Here is what you need to know.
Essentially, the FDIC insures deposits in several "ownership categories," which means you may actually be insured beyond the $100,000 limit you most often hear about. For example, single accounts in your name are covered up to $100,000 per bank. Joint accounts are a separate category and also get their own $100,000 of coverage per person per bank.
So if you and your wife have a joint savings account with $300,000 in it, $200,000 of that account is insured. Retirement accounts - which must be an actual retirement account, such as a IRA, SEP, etc., not just an account you consider part of your retirement savings - are covered for up to $250,000.

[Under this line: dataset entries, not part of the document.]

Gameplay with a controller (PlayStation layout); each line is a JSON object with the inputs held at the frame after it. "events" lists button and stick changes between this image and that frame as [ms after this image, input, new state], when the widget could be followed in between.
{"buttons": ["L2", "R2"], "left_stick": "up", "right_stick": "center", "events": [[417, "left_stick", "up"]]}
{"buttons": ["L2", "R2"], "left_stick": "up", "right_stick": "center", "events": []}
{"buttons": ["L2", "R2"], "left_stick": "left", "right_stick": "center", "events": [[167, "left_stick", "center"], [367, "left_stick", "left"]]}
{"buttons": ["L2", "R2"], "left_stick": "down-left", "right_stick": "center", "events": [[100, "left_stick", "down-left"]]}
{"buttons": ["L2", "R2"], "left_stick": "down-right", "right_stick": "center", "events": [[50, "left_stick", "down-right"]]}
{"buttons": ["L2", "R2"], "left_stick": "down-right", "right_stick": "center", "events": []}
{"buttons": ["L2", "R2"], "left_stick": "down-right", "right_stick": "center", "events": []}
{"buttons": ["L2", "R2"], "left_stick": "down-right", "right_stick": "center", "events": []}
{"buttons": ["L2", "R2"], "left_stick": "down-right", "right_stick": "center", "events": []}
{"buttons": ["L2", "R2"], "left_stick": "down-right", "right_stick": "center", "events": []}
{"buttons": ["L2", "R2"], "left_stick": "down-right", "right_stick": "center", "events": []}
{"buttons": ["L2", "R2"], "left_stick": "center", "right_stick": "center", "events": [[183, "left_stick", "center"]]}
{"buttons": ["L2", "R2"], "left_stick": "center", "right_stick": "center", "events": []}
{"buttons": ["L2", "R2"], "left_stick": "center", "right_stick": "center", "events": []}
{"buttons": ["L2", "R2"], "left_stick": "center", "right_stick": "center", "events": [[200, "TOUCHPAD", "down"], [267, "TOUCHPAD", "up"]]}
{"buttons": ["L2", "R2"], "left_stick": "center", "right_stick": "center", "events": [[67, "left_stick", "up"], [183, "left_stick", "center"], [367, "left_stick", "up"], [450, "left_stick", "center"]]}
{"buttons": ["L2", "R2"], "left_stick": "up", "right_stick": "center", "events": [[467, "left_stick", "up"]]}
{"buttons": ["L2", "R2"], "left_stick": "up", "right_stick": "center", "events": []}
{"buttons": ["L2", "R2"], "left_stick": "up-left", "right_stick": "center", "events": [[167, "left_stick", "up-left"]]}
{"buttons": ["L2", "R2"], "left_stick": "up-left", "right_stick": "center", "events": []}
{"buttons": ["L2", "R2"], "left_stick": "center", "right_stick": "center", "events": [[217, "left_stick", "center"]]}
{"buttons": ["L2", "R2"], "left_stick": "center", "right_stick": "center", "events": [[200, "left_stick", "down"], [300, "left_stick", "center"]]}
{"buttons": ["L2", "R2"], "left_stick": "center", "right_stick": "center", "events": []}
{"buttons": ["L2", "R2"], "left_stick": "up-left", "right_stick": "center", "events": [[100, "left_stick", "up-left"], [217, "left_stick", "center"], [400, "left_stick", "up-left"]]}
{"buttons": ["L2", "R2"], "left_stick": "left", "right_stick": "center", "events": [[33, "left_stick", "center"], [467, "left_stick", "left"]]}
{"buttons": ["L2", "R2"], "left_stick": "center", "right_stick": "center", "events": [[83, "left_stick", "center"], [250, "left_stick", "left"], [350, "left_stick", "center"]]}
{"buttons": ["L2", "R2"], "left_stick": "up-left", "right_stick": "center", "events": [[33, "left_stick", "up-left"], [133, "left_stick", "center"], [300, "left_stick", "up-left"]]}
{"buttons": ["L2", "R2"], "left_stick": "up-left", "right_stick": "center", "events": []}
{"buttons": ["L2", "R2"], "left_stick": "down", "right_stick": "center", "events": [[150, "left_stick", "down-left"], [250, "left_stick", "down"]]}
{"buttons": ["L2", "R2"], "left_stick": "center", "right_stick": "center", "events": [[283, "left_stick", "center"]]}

These limits apply only to bank deposits, however, which include checking, savings, money-market accounts, CDs and certain trust deposit accounts. It does not apply to other investments you may buy at the bank, such as mutual funds or annuities (which are covered in the Insurance section below).
But just because mutual funds aren't covered by FDIC insurance does not mean you would lose the money you have in mutual fund that you bought through the bank if that bank failed. Mutual fund assets are not part of the bank's assets - they're held in separate accounts - so they don't even come into play when toting up the bank's assets and liabilities.
As for the value of any mutual funds you acquired through a bank, that would be determined by the market value of their underlying securities, the same as any other mutual funds.
One caveat: if you invest in a bank money-market account, that money is covered by FDIC insurance, since that account is a bank deposit. If, on the other hand, you buy a money-market fund at the bank, that's not covered by FDIC insurance since a money-market fund is a type of mutual fund.